I’ve heard Bernstein’s own recordings of both symphonies in the past – he recorded them twice: once for CBS/Sony and then later for DG. Unfortunately I didn’t have copies of his recordings to hand for comparison but my memory of them is that while the composer, as ever, put his own special stamp on the music Marin Alsop need not fear the comparison. Incidentally, there is a live archive recording of Bernstein conducting the symphony in 1950 with Lukas Foss playing the piano (review). That performance immediately preceded their CBS studio recording. It’s not comparable with the Alsop recording, not least because of the archive sound, but, my goodness, Bernstein and Foss go like the wind in ‘The Masque’. Their performance is of the original version, which gave Foss very little to do in the ‘Epilogue’.

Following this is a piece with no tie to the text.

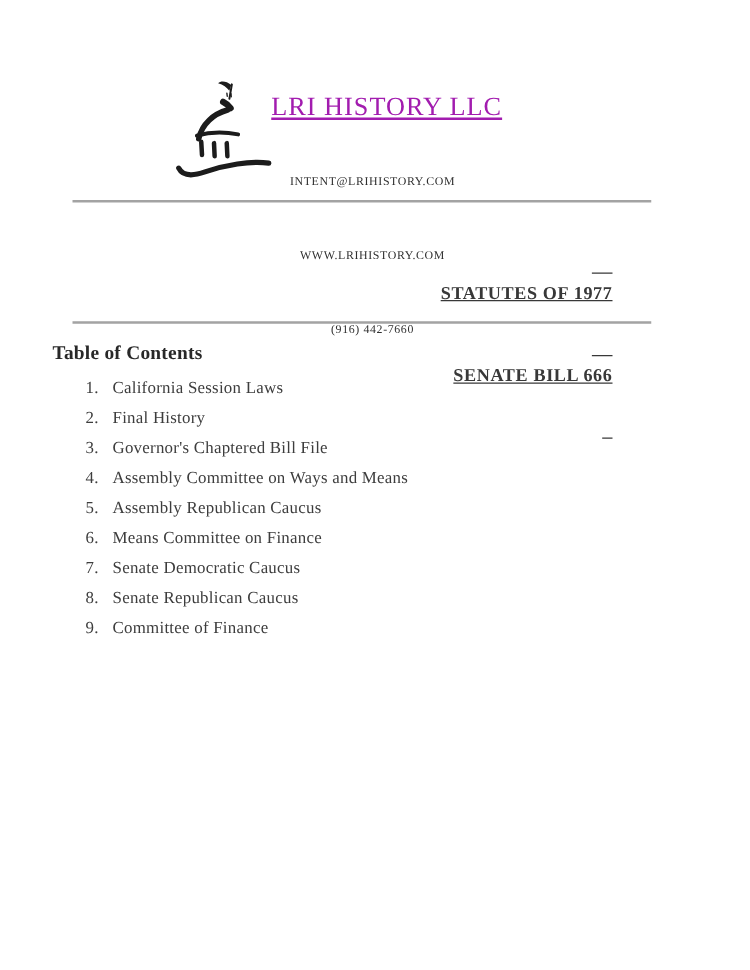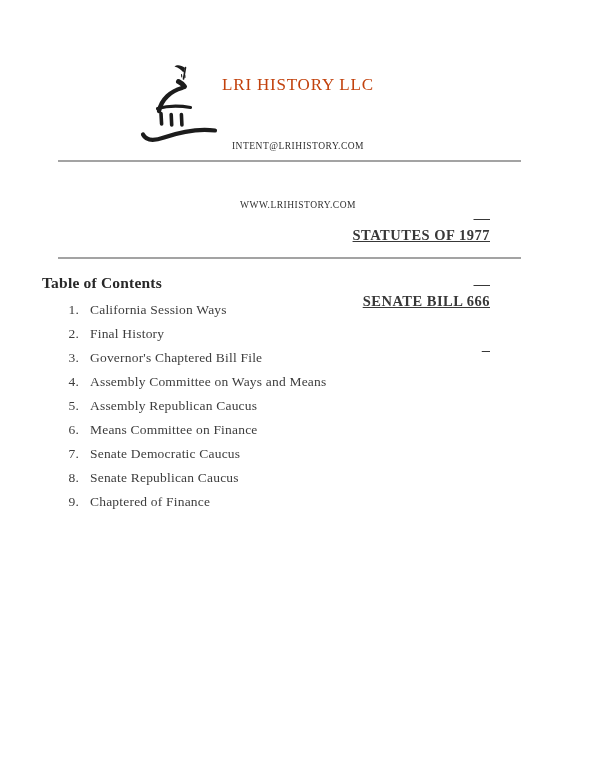"LRI HISTORY LLC" .company-name { color: #c2410c -> #a21caf; font-size: 17px -> 21px; text-decoration: none -> underline }
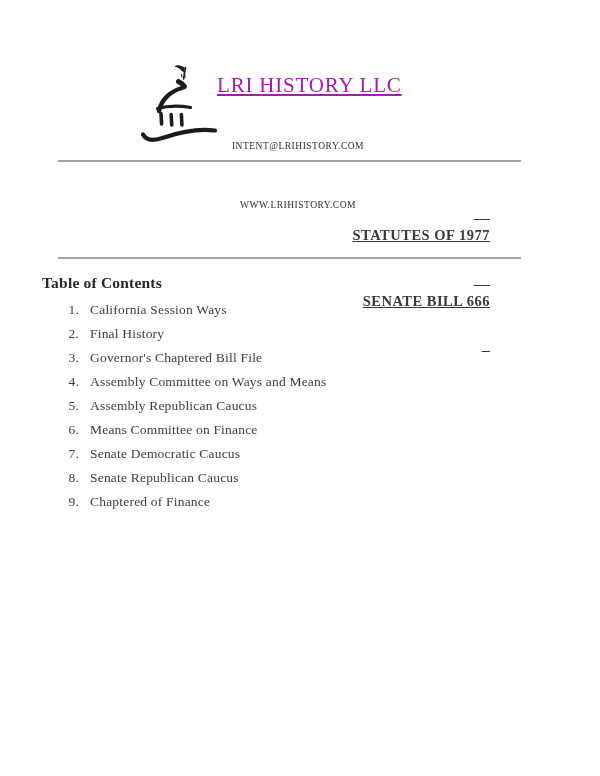"(916) 442-7660" div.contact-line { html: none -> <div>(916) 442-7660</div> }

As I said, I don’t believe Marin Alsop’s performances need fear comparison with the recordings by the composer himself. I’m not sure that these symphonies really have a secure place in the repertoire but they are rewarding scores and, like their composer, they are larger than life. It’s great to have Marin Alsop’s fine interpretations, splendidly played by the Baltimore Symphony and with the benefit of Jean-Yves Thibaudet’s superb pianism in ‘The Age of Anxiety’.

The recorded sound is excellent. It’s punchy and immediate and with ample body, which is just what this music needs.